**EXERCISE:** In the listing that follows, find the line with "left wrist: (76, 222)", then copy exactly from it through the line with "left wrist: (242, 240)", leaving out every picture.

**DATA TO EXAMINE:**
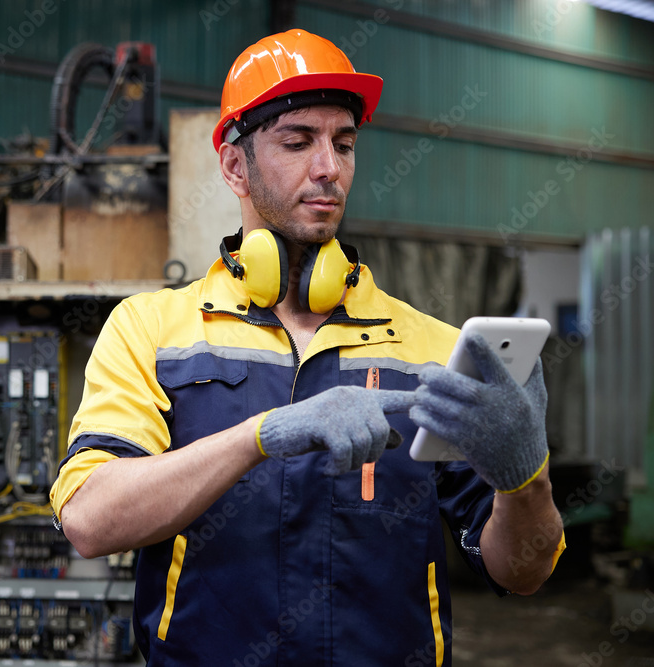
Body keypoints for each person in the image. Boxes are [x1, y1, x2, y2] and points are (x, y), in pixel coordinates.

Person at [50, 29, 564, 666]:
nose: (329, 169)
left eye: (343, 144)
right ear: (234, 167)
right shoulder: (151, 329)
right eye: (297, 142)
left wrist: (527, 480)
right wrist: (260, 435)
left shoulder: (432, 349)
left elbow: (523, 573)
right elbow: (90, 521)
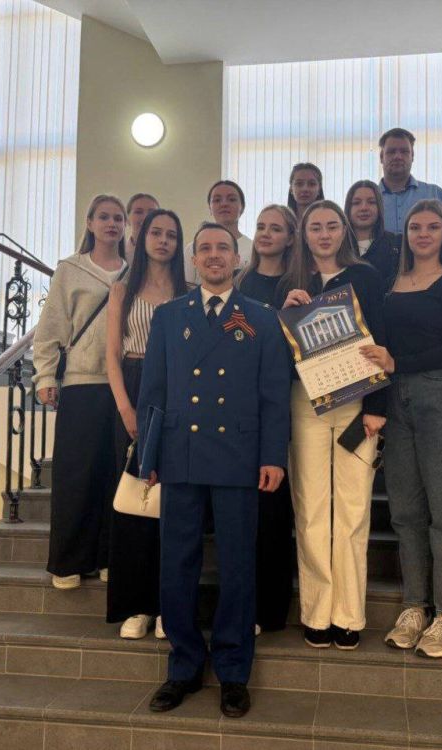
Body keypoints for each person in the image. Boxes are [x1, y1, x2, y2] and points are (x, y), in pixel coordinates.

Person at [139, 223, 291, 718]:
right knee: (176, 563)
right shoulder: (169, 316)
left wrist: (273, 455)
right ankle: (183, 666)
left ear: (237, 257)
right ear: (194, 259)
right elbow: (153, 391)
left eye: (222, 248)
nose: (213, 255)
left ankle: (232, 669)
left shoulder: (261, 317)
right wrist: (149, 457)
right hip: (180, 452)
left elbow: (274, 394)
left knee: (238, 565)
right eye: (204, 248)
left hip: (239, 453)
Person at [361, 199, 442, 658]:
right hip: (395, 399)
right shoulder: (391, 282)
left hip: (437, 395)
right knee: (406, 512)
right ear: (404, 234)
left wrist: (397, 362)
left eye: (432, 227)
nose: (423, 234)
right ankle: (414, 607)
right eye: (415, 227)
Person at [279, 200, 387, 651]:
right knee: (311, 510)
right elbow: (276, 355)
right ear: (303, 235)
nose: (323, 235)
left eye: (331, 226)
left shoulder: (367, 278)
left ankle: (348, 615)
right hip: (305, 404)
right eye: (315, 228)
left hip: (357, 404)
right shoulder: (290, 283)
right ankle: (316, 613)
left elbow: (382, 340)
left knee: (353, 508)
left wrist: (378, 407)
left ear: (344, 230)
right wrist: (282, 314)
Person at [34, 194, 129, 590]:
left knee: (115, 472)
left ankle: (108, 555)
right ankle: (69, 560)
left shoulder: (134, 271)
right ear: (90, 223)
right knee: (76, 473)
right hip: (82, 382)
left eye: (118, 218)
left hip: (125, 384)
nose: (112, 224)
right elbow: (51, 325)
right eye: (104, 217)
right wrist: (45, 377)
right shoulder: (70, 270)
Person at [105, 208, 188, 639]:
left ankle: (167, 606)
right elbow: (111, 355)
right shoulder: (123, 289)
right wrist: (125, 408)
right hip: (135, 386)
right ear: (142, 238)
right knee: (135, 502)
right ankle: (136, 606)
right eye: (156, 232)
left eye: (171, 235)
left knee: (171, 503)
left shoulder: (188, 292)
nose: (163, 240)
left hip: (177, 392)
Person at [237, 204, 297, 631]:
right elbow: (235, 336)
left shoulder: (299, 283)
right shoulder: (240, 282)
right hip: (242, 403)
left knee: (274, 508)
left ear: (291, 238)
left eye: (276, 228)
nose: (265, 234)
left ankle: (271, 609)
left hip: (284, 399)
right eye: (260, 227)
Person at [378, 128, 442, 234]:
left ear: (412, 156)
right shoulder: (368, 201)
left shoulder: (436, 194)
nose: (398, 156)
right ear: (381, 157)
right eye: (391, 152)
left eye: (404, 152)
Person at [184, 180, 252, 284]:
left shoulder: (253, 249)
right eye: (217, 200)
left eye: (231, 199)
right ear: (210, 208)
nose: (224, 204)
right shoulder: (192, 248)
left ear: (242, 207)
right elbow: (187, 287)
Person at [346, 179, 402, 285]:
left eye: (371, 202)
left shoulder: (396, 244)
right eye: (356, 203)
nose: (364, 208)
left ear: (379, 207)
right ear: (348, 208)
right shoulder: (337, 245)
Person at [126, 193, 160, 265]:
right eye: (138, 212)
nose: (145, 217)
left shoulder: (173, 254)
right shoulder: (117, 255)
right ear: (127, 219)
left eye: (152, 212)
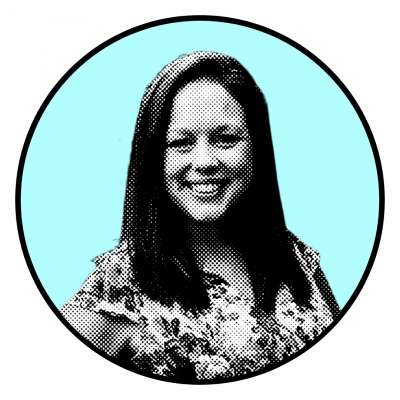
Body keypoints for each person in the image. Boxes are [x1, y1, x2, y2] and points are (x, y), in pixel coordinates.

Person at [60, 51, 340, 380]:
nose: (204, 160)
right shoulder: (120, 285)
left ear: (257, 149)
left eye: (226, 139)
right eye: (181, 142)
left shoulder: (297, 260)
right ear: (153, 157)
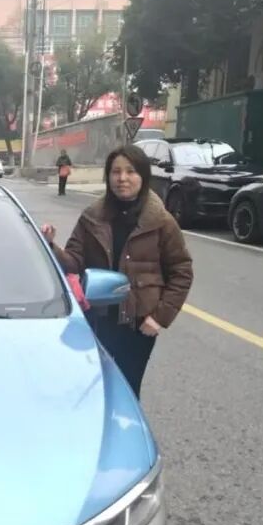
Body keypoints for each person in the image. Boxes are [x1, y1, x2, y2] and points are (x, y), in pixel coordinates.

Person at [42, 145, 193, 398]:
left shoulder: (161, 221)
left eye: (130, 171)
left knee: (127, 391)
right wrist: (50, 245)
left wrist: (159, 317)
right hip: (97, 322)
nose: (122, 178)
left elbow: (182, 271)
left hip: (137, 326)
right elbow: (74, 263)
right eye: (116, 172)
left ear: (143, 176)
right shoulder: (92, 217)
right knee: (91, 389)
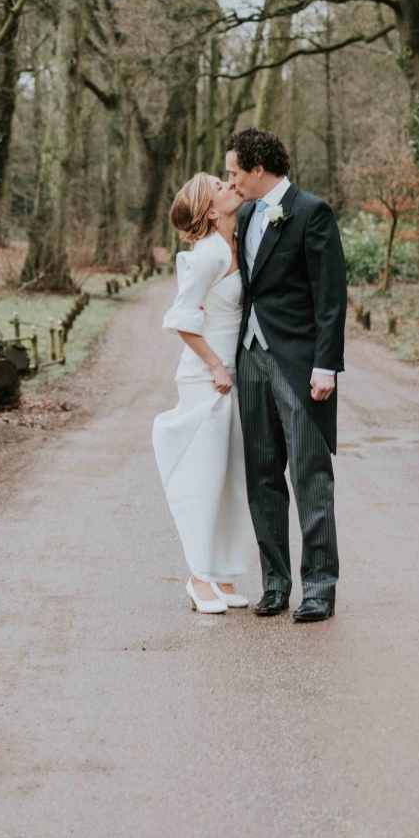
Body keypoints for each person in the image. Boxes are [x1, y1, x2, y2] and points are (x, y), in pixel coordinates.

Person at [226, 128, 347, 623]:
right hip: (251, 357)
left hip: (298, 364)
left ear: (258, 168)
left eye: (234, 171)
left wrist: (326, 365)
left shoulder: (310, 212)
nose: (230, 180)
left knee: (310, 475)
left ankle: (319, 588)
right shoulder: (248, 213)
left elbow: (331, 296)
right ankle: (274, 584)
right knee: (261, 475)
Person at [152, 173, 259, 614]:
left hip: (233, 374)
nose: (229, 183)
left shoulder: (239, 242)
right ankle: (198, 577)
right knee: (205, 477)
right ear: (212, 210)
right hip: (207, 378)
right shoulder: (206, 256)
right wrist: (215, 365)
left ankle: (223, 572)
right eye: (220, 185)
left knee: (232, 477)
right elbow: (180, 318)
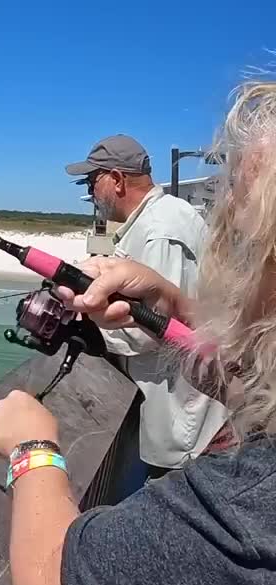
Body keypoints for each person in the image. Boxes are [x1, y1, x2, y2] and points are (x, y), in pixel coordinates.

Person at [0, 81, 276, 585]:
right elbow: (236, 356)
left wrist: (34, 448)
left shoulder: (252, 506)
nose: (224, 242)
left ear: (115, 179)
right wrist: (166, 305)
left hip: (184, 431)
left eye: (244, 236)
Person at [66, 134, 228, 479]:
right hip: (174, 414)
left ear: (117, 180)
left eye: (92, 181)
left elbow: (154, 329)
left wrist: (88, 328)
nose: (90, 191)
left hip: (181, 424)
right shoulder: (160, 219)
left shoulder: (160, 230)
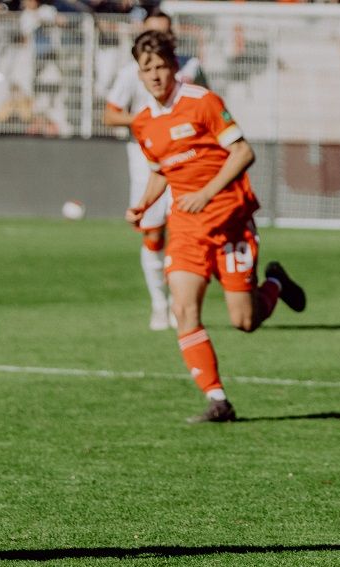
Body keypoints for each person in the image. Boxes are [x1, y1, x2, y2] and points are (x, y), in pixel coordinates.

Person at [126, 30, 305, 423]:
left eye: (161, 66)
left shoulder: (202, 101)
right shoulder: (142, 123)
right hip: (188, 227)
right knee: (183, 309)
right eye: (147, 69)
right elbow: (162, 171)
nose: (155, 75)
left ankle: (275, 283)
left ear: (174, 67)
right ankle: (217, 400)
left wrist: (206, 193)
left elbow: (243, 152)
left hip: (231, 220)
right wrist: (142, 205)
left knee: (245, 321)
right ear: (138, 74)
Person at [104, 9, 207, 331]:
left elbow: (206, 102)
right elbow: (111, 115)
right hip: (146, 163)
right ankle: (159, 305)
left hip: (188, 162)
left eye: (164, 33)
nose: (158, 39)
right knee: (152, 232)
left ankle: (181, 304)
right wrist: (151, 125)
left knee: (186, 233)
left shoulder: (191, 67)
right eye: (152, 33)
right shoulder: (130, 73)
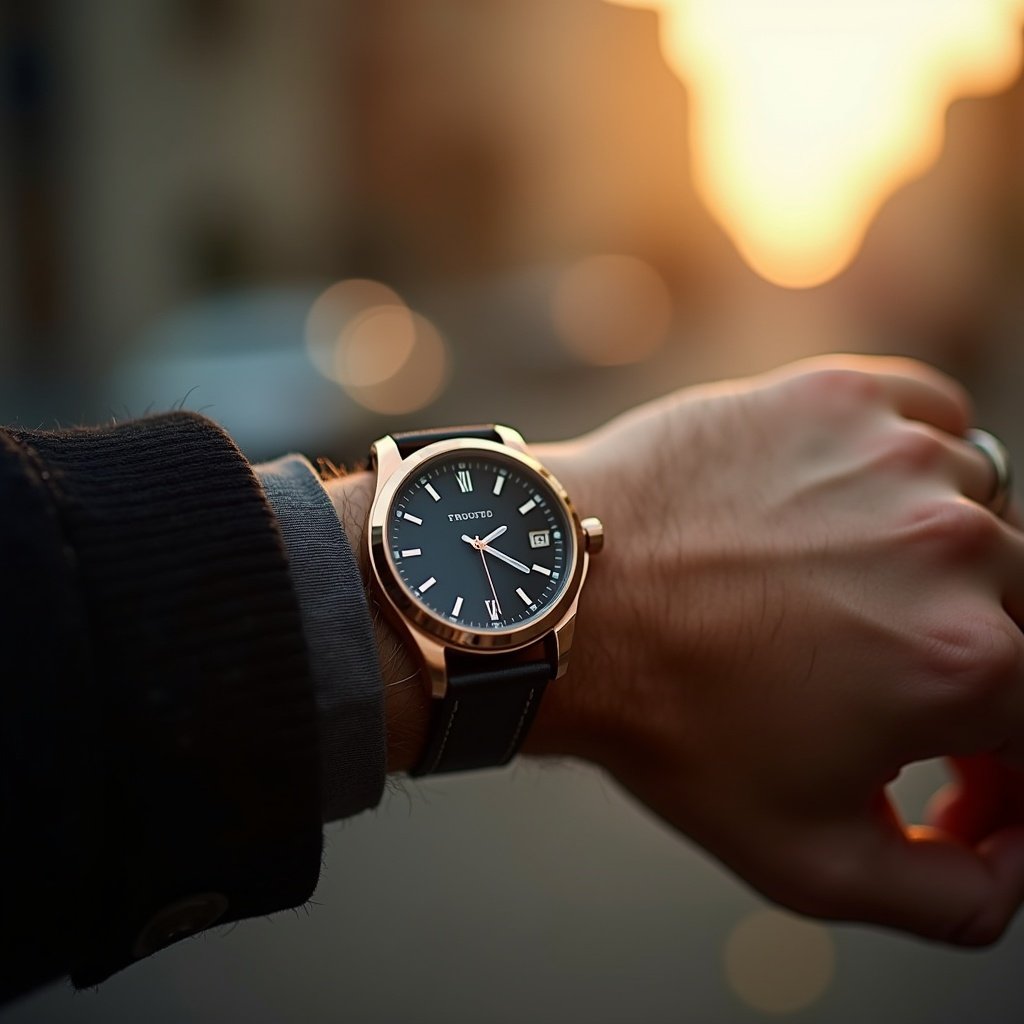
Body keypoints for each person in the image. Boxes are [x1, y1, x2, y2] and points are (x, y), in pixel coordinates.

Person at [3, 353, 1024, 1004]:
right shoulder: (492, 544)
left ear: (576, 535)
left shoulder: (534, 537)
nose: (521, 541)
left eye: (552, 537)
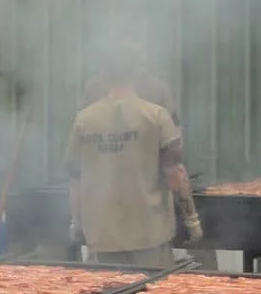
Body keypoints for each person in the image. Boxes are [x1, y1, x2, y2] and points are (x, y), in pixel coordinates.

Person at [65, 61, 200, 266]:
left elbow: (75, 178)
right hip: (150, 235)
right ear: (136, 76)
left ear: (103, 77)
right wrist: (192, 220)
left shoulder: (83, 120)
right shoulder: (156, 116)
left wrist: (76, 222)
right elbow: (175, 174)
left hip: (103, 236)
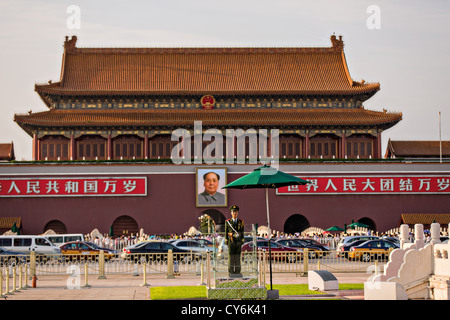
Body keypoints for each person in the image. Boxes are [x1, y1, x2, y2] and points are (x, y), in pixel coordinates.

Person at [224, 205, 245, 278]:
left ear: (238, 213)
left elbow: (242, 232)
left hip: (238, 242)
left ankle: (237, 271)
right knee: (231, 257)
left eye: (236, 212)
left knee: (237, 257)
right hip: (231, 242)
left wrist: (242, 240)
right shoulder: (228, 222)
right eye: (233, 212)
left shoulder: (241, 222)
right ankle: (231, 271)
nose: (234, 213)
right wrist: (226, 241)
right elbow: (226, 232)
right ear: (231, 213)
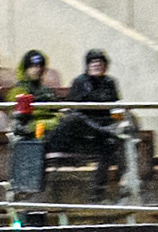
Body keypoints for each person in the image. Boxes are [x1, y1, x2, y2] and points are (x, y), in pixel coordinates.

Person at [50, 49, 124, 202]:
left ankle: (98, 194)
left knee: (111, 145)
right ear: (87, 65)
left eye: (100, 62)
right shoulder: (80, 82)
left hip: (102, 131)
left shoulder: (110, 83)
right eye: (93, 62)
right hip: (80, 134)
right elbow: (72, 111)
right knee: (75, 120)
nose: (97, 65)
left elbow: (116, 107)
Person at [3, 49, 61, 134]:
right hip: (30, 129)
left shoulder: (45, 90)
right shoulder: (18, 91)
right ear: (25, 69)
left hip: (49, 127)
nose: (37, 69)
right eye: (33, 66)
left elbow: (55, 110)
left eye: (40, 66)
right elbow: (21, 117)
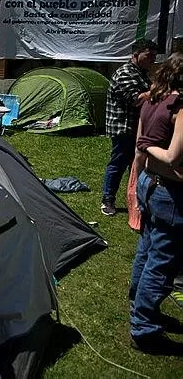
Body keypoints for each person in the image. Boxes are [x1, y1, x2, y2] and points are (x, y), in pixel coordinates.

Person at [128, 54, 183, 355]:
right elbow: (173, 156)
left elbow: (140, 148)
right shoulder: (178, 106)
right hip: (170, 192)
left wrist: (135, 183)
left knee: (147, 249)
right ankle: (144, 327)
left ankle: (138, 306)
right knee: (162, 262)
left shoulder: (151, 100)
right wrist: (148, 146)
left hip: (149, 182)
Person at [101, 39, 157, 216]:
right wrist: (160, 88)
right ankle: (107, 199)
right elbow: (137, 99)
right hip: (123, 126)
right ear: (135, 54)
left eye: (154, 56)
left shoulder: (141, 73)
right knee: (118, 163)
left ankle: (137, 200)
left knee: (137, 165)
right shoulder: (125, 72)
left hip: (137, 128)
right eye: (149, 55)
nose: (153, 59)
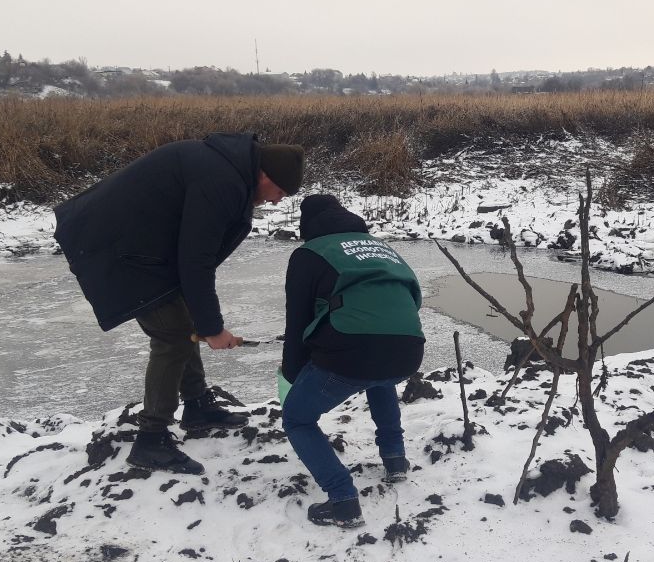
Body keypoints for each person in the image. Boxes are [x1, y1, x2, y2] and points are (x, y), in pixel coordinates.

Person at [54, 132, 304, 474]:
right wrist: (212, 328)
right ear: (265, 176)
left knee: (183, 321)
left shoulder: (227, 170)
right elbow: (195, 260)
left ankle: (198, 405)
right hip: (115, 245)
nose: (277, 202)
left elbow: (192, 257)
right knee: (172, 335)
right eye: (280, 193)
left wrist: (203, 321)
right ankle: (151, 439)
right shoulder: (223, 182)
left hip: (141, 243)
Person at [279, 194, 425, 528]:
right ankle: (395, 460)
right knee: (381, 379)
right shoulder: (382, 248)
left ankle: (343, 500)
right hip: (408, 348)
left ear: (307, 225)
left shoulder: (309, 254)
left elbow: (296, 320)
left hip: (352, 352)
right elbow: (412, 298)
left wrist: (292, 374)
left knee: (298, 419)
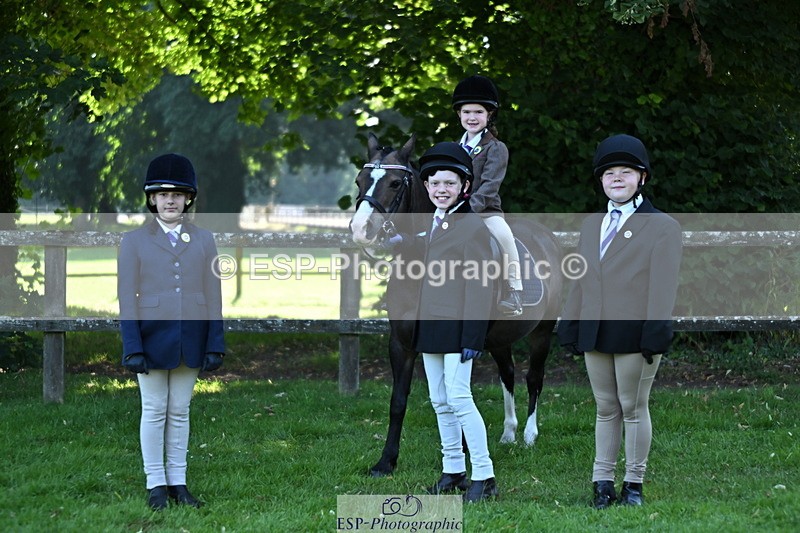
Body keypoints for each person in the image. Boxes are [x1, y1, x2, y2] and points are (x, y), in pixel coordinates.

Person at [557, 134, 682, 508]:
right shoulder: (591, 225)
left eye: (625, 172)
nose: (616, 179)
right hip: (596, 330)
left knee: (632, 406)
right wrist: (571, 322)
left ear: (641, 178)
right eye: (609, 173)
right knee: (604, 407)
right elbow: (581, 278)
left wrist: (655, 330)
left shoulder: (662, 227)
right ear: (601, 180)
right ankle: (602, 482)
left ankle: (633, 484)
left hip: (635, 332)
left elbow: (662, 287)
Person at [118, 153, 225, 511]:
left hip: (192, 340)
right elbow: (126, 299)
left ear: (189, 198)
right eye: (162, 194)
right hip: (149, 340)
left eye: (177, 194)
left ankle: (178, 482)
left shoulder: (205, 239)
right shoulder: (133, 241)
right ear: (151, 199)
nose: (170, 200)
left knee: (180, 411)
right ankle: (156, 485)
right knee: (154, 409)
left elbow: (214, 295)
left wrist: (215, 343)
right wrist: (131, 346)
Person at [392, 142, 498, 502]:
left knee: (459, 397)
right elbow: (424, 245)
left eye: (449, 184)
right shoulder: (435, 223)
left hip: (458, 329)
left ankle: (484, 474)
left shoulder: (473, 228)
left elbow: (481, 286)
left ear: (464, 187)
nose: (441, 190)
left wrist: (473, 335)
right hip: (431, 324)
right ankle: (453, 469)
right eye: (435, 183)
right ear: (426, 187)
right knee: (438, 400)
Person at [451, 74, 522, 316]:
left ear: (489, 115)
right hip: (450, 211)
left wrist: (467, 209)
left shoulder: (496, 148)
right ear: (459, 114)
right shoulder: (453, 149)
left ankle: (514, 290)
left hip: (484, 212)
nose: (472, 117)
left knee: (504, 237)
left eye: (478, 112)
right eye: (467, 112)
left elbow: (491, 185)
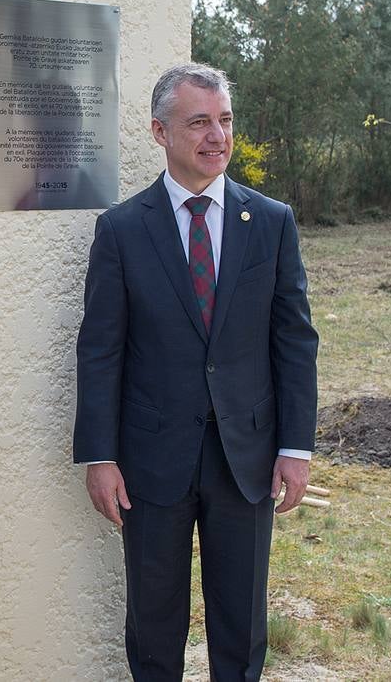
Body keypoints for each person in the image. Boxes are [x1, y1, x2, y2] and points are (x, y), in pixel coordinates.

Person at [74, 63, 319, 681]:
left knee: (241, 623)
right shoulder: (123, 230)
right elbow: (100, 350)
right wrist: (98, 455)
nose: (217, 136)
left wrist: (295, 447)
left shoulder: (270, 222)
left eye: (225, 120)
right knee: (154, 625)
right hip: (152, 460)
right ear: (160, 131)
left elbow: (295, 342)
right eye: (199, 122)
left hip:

**SOLUTION:**
left wrist: (76, 222)
right elbow: (175, 174)
left hip: (103, 236)
Body keypoints for each person in the image. Boxes are [x1, y1, x2, y2] and points are (x, y), in pixel coordinates.

Person at [224, 205, 245, 278]:
left ear: (238, 213)
left elbow: (242, 232)
left hip: (238, 242)
left ankle: (237, 271)
right knee: (231, 257)
left eye: (236, 212)
left knee: (237, 257)
right hip: (231, 242)
left wrist: (242, 240)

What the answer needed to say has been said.